Yirmi dakika sonra, ikisi de benzin istasyonuna girdiler. Elijah McDonald's'tan sipariş vererek tepsiyi masaya taşıdı.
"Hâlâ dört tane Big Mac yiyebildiğine inanamıyorum..." dedi, gözleri kaslarına takılmıştı. Ne de olsa bir alfaydı ve bunca egzersizle ihtiyacı vardı herhalde.
"Ben büyüğüm, Kızıl, yakıta ihtiyacım var," diye yanıtladı, karşılıklı oturduklarında. O balık fileto menüsünü aldı ve hamburgerini açarken ona baktı. Gözleri tekrar kesiştiğinde, midesi yine takla attı.
"Hâlâ bekar mısın? Yoksa o öfkeni dize getirecek bir adam buldun mu?" diye sordu, hamburgerinden bir ısırık alırken, bekar olduğuna şüphesi vardı; erkekler onu her zaman seksi ve çekici bulmuşlardı. Ama onları hiçbir zaman ileri götürmeyen, onun ateşli öfkesiydi. Ama şimdi ona baktığında, bekar olmasına imkan yoktu. Ve eşini bulmadığını biliyordu, yoksa boynunda bir iz olurdu.

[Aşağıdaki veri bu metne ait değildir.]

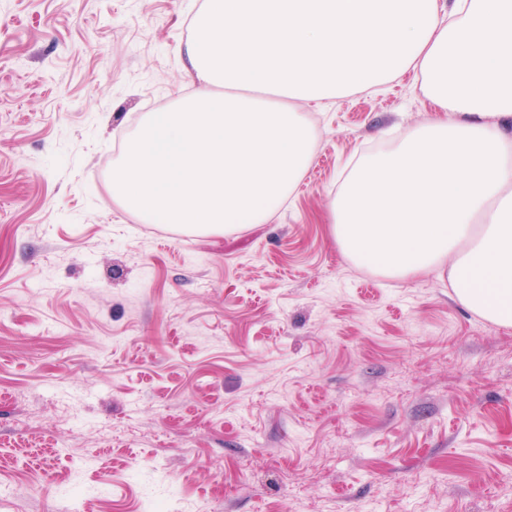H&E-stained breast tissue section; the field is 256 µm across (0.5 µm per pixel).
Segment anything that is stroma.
<instances>
[{
	"instance_id": "obj_1",
	"label": "stroma",
	"mask_w": 512,
	"mask_h": 512,
	"mask_svg": "<svg viewBox=\"0 0 512 512\" xmlns=\"http://www.w3.org/2000/svg\"><path fill=\"white\" fill-rule=\"evenodd\" d=\"M204 2L0 0V512H512V326L330 233L342 174L434 116L419 75L304 103L264 223L113 203Z\"/></svg>"
}]
</instances>
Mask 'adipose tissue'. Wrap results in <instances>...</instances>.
Listing matches in <instances>:
<instances>
[{
    "label": "adipose tissue",
    "mask_w": 512,
    "mask_h": 512,
    "mask_svg": "<svg viewBox=\"0 0 512 512\" xmlns=\"http://www.w3.org/2000/svg\"><path fill=\"white\" fill-rule=\"evenodd\" d=\"M193 30L200 88L126 139L112 167L120 206L146 224L263 223L312 159L298 101L412 70L446 118L361 160L331 232L389 278L447 269L461 304L512 326V0H206Z\"/></svg>",
    "instance_id": "obj_1"
}]
</instances>
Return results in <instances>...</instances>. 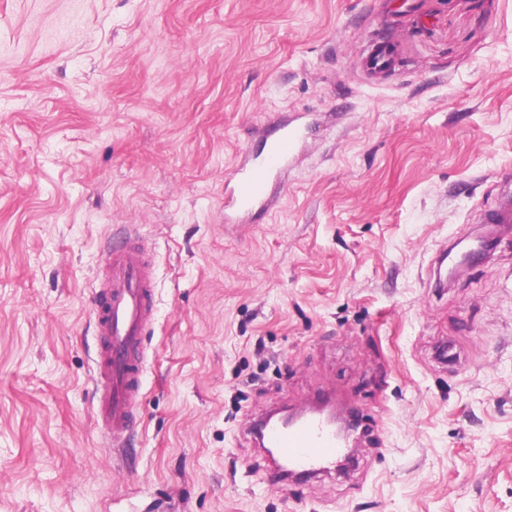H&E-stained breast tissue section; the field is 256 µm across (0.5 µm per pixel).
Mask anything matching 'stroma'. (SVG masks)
<instances>
[{
	"label": "stroma",
	"instance_id": "stroma-1",
	"mask_svg": "<svg viewBox=\"0 0 512 512\" xmlns=\"http://www.w3.org/2000/svg\"><path fill=\"white\" fill-rule=\"evenodd\" d=\"M302 116L272 209L225 223ZM506 197L512 0H0V512H512ZM131 227L156 317L114 446L88 312ZM325 391L368 440L271 484L253 414ZM280 131L278 137L270 142L258 165L250 166L243 161L234 168V186L224 198V218L228 210L251 212L256 207L267 208L268 180L288 163L300 137L298 125L290 127L288 124Z\"/></svg>",
	"mask_w": 512,
	"mask_h": 512
}]
</instances>
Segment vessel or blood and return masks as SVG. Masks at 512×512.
Segmentation results:
<instances>
[{"instance_id": "obj_1", "label": "vessel or blood", "mask_w": 512, "mask_h": 512, "mask_svg": "<svg viewBox=\"0 0 512 512\" xmlns=\"http://www.w3.org/2000/svg\"><path fill=\"white\" fill-rule=\"evenodd\" d=\"M299 126L282 128L257 165L234 169V186L224 207L238 212L266 208V185L288 162ZM154 273L140 246L109 248L89 316L100 338L95 359V416L106 436L118 442L135 423L134 401L146 368L145 336L154 317ZM268 450L270 479L290 486L342 464L345 444L331 413L309 411L284 424L273 415L259 419L254 437Z\"/></svg>"}]
</instances>
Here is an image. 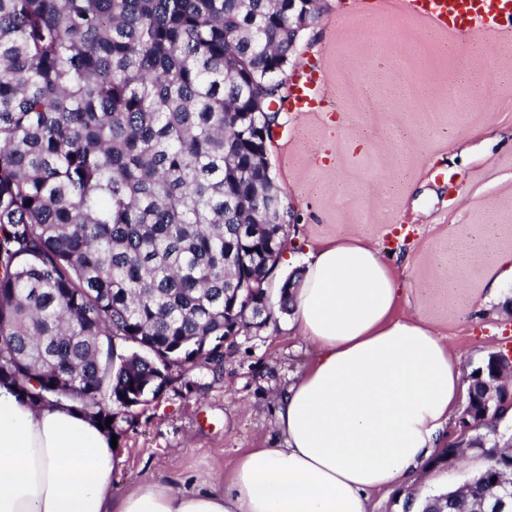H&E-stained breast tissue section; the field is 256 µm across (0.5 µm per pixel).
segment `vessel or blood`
Returning a JSON list of instances; mask_svg holds the SVG:
<instances>
[{
  "label": "vessel or blood",
  "instance_id": "1",
  "mask_svg": "<svg viewBox=\"0 0 512 512\" xmlns=\"http://www.w3.org/2000/svg\"><path fill=\"white\" fill-rule=\"evenodd\" d=\"M403 5L408 13L445 33H512V0H403ZM290 83L292 110L312 112L318 103L324 102V89L314 73L292 77Z\"/></svg>",
  "mask_w": 512,
  "mask_h": 512
}]
</instances>
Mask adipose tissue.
Wrapping results in <instances>:
<instances>
[{"instance_id":"adipose-tissue-1","label":"adipose tissue","mask_w":512,"mask_h":512,"mask_svg":"<svg viewBox=\"0 0 512 512\" xmlns=\"http://www.w3.org/2000/svg\"><path fill=\"white\" fill-rule=\"evenodd\" d=\"M403 304L373 245H311L290 307L314 350L274 398L280 442L245 449L223 482L196 489L114 493L120 459L96 420L1 385L0 512H369L372 491L447 445L463 390L461 360Z\"/></svg>"}]
</instances>
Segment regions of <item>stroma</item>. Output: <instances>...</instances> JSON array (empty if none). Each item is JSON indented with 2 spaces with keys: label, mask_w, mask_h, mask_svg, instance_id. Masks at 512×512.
Returning a JSON list of instances; mask_svg holds the SVG:
<instances>
[{
  "label": "stroma",
  "mask_w": 512,
  "mask_h": 512,
  "mask_svg": "<svg viewBox=\"0 0 512 512\" xmlns=\"http://www.w3.org/2000/svg\"><path fill=\"white\" fill-rule=\"evenodd\" d=\"M314 68L329 112L281 115L270 171L294 213V261L272 276L300 277L309 244L355 237L398 267L406 314L424 319L472 370L512 356V282L488 287L512 253V37L430 29L400 0H323L290 71ZM309 347L279 314L237 336L217 372L194 370L114 428L123 458L112 486L187 489L228 472L258 443L274 444L272 399L303 368ZM465 459L421 466L410 483L370 495L372 512H403L412 494L461 487Z\"/></svg>",
  "instance_id": "35a3bbf8"
}]
</instances>
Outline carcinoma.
<instances>
[{
    "label": "carcinoma",
    "mask_w": 512,
    "mask_h": 512,
    "mask_svg": "<svg viewBox=\"0 0 512 512\" xmlns=\"http://www.w3.org/2000/svg\"><path fill=\"white\" fill-rule=\"evenodd\" d=\"M292 21L288 0H0V383L22 400L110 431L171 372L220 366L246 312L274 319ZM471 374L477 414L507 387L490 356ZM480 455L420 512H512V448Z\"/></svg>",
    "instance_id": "1"
}]
</instances>
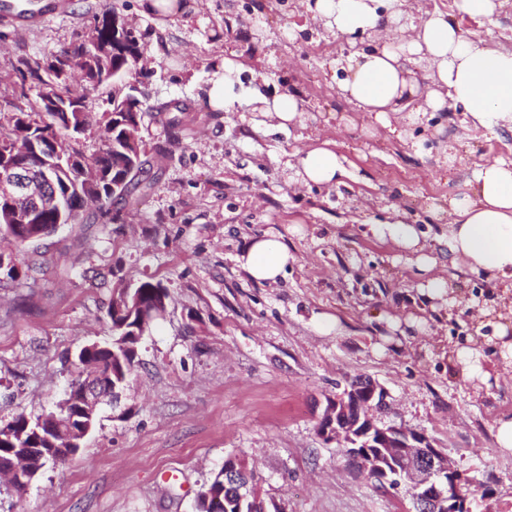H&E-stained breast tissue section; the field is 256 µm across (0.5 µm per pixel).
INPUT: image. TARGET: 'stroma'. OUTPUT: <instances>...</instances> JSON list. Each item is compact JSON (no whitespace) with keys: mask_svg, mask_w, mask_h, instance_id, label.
I'll use <instances>...</instances> for the list:
<instances>
[{"mask_svg":"<svg viewBox=\"0 0 512 512\" xmlns=\"http://www.w3.org/2000/svg\"><path fill=\"white\" fill-rule=\"evenodd\" d=\"M18 0L0 5V112L13 110L18 60L70 48L94 16L115 11L140 38L128 79L144 105L179 106L176 125L145 118L154 180L120 224H62L31 245L35 282L0 285V423L50 412L76 377L78 349L109 340L118 283L161 282L167 313L145 333L117 408L65 463L22 492L0 480V512H196V496L227 457L243 458L277 512H415L405 487L382 488L349 466L319 433L329 398L358 377L388 391L387 422L427 436L469 487L470 512H512V453L492 426L512 418V370L494 337L499 289L440 263L448 200L486 156L512 159V131L476 128L448 107L376 123L340 96L338 60L370 48L314 19L306 0H194L162 23L141 0ZM413 16L439 10L462 32L512 49V0L494 22L458 15L451 0H405ZM241 63L240 99L208 105L223 60ZM297 94L303 120L289 131L244 119V95ZM330 142L350 178L298 183L299 154ZM455 163H448V154ZM415 225L422 255L369 227ZM281 235L286 277L259 283L238 257L250 238ZM447 279L427 299V275ZM335 324L317 331L319 317ZM485 337L488 381L448 362L455 344Z\"/></svg>","mask_w":512,"mask_h":512,"instance_id":"stroma-1","label":"stroma"}]
</instances>
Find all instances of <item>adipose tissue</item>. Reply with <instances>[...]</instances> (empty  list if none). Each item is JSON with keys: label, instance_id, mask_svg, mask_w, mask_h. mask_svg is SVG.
Wrapping results in <instances>:
<instances>
[{"label": "adipose tissue", "instance_id": "ef3b65f1", "mask_svg": "<svg viewBox=\"0 0 512 512\" xmlns=\"http://www.w3.org/2000/svg\"><path fill=\"white\" fill-rule=\"evenodd\" d=\"M336 36L352 39L374 29L388 37L340 61L345 78L340 92L379 123L424 95L437 112L454 105L477 127L512 129V50L493 48L463 34L447 14L408 16L402 0H315L309 7ZM431 74L434 87L420 93L413 68ZM302 183L333 186L347 176L344 157L323 145L299 157ZM468 189L448 202V233L440 240L452 266L485 274L512 291V160L489 157L478 164ZM291 258L278 235L252 240L241 267L257 282H273Z\"/></svg>", "mask_w": 512, "mask_h": 512}]
</instances>
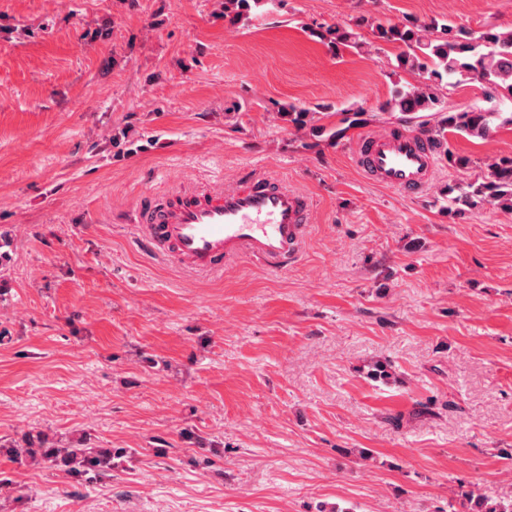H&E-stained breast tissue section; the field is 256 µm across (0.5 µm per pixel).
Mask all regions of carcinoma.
Masks as SVG:
<instances>
[{
  "label": "carcinoma",
  "mask_w": 512,
  "mask_h": 512,
  "mask_svg": "<svg viewBox=\"0 0 512 512\" xmlns=\"http://www.w3.org/2000/svg\"><path fill=\"white\" fill-rule=\"evenodd\" d=\"M262 0H224V17L235 23L248 17L251 4ZM452 27L448 24L412 22L377 26L378 37L386 42L402 47L397 55V66L403 69L426 74L428 82L399 91L389 108L405 115L431 112L439 104V86L443 81L456 79V83L469 80L479 82L489 99L505 90L512 95V30L496 32L487 29L477 36L461 29L459 36L448 37ZM336 42L346 45L358 44L360 34L351 28L337 26L328 28ZM288 125L297 130L306 127L327 136L334 142L343 131L319 124L320 117L304 108L291 107V111L280 113ZM512 125V113L485 110L448 111L431 123L423 120L418 123L421 131L427 133L438 145L446 140L449 133L465 134L485 139L495 122ZM495 205L512 211V157H502L489 164L479 182L464 186H448V212L459 211V206L477 207L483 204ZM46 456L67 467L69 475L77 480L91 482L112 471V452L91 451L87 448H52ZM462 505L470 512H512V494L489 498L472 490L456 493Z\"/></svg>",
  "instance_id": "cac0c4a2"
}]
</instances>
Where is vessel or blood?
I'll return each mask as SVG.
<instances>
[{"mask_svg":"<svg viewBox=\"0 0 512 512\" xmlns=\"http://www.w3.org/2000/svg\"><path fill=\"white\" fill-rule=\"evenodd\" d=\"M358 169L372 183L407 195L436 175L431 141L406 130H371L354 143ZM314 202L280 180L251 175L230 187H182L138 212L139 242L149 253L195 274H213L240 258L283 270L302 256Z\"/></svg>","mask_w":512,"mask_h":512,"instance_id":"1","label":"vessel or blood"}]
</instances>
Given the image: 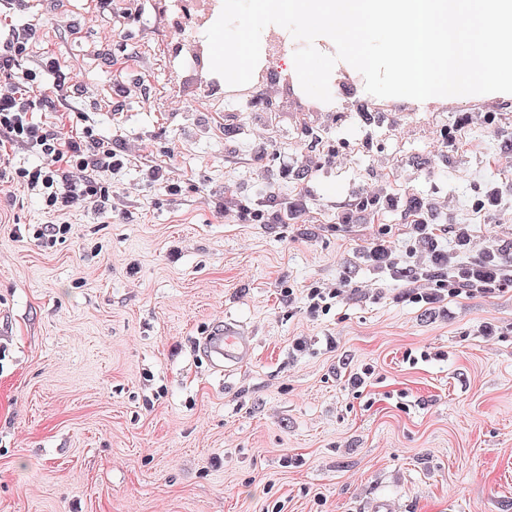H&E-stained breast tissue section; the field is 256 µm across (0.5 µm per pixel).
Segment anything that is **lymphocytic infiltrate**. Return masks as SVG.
<instances>
[{"instance_id":"1","label":"lymphocytic infiltrate","mask_w":512,"mask_h":512,"mask_svg":"<svg viewBox=\"0 0 512 512\" xmlns=\"http://www.w3.org/2000/svg\"><path fill=\"white\" fill-rule=\"evenodd\" d=\"M19 146L34 150L39 161L16 168L13 180L40 199L49 217L40 235L51 242L70 232L67 217L73 210L91 202L106 206L110 193L103 178L124 166L123 156L111 143L89 130L72 135L63 124L43 122L34 101L15 84L6 83L0 85V153Z\"/></svg>"}]
</instances>
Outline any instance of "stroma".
Wrapping results in <instances>:
<instances>
[{"mask_svg":"<svg viewBox=\"0 0 512 512\" xmlns=\"http://www.w3.org/2000/svg\"><path fill=\"white\" fill-rule=\"evenodd\" d=\"M163 6L0 0V48L28 33L0 80L53 65L43 119L133 150L115 209L52 244L9 181L35 153L0 161V512H512V284L403 276L461 226L463 263L512 243V94L380 98L340 61L331 102L293 71L271 108L254 82L231 101L172 69ZM410 197L445 202L433 232L387 205ZM230 320L255 348L221 374L201 342Z\"/></svg>","mask_w":512,"mask_h":512,"instance_id":"1","label":"stroma"}]
</instances>
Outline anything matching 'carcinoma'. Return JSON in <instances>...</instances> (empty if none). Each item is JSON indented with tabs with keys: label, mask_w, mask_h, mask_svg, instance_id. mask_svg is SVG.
Returning <instances> with one entry per match:
<instances>
[{
	"label": "carcinoma",
	"mask_w": 512,
	"mask_h": 512,
	"mask_svg": "<svg viewBox=\"0 0 512 512\" xmlns=\"http://www.w3.org/2000/svg\"><path fill=\"white\" fill-rule=\"evenodd\" d=\"M471 238L466 228L458 230L454 248L446 253L434 255V269L427 273L419 269H410L405 277L409 280L420 276L440 277L447 279L454 288L471 287L486 288L495 282L497 284L512 281V251L507 248H491L482 252L481 257L470 265L457 261L459 253L469 249Z\"/></svg>",
	"instance_id": "1"
}]
</instances>
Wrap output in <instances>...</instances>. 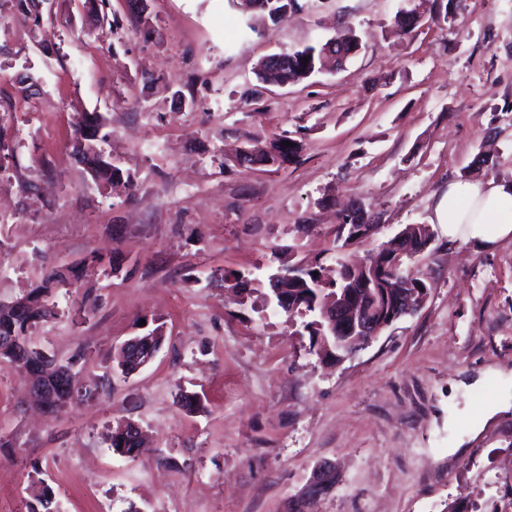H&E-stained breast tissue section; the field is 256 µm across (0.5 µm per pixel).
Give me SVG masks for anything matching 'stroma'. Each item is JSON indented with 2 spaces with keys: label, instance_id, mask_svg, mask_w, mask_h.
<instances>
[{
  "label": "stroma",
  "instance_id": "stroma-1",
  "mask_svg": "<svg viewBox=\"0 0 512 512\" xmlns=\"http://www.w3.org/2000/svg\"><path fill=\"white\" fill-rule=\"evenodd\" d=\"M299 2L275 24L233 0H148L141 17L110 0L113 33L85 0L36 19L0 0V304L61 271L26 337L95 393L43 412L0 363V512H29L38 481L51 512H293L325 462L338 480L309 512H512L511 237L436 233L413 265L425 305L337 362L264 298L280 261L334 267L339 205L382 224L355 260L431 224L477 153L480 176L512 179V0H453L454 23L409 37L404 0ZM346 28L361 49L344 70L257 80L262 57ZM94 112L133 187L77 160ZM283 132L299 163L224 167ZM158 325L154 359L118 372L122 343ZM128 419L146 436L133 459L109 441Z\"/></svg>",
  "mask_w": 512,
  "mask_h": 512
}]
</instances>
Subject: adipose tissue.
I'll use <instances>...</instances> for the list:
<instances>
[{
    "instance_id": "1",
    "label": "adipose tissue",
    "mask_w": 512,
    "mask_h": 512,
    "mask_svg": "<svg viewBox=\"0 0 512 512\" xmlns=\"http://www.w3.org/2000/svg\"><path fill=\"white\" fill-rule=\"evenodd\" d=\"M434 220L449 240L492 248L512 236V180L460 178L438 199Z\"/></svg>"
}]
</instances>
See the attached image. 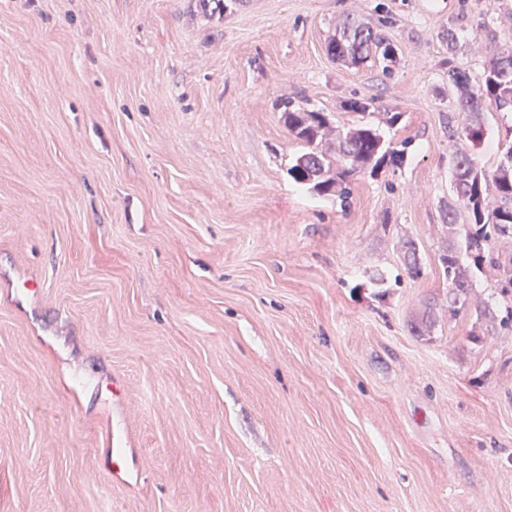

"Çok komiksin Elijah, sen ne yapıyorsun? Hâlâ bir çapkın mısın yoksa o yaramazlıklarını dize getirecek eşini buldun mu?" diye sordu, sorusunu geçiştirirken onun kullandığı tonu taklit ederek. Bulmadığını biliyordu, yoksa tüm sürü bilirdi. Elijah sırıttı.
"Ben yaramazlıklarımı seviyorum... benim söz konusu olduğumda kural yok," dedi, öne eğilerek ona göz kırparken. Kalbi göğsünde gümbürdedi.
"Bu ne anlama geliyor ki?" diye sordu içeceğini yudumlarken.
"Çöz Kızıl, çöz bakalım..." dedi Elijah. Gözleri onun o kırmızı dudaklarına kaydı, pipeti nasıl sardıklarına... Dudaklarını nasıl yaladığına.
Kaşlarını çattı, sorunu neydi böyle. Üvey kız kardeşiydi ve onu biraz fazla mı inceliyordu... Bu gece bir kadın bulması, içinde birikmiş tüm o enerjiyi atması gerekiyordu.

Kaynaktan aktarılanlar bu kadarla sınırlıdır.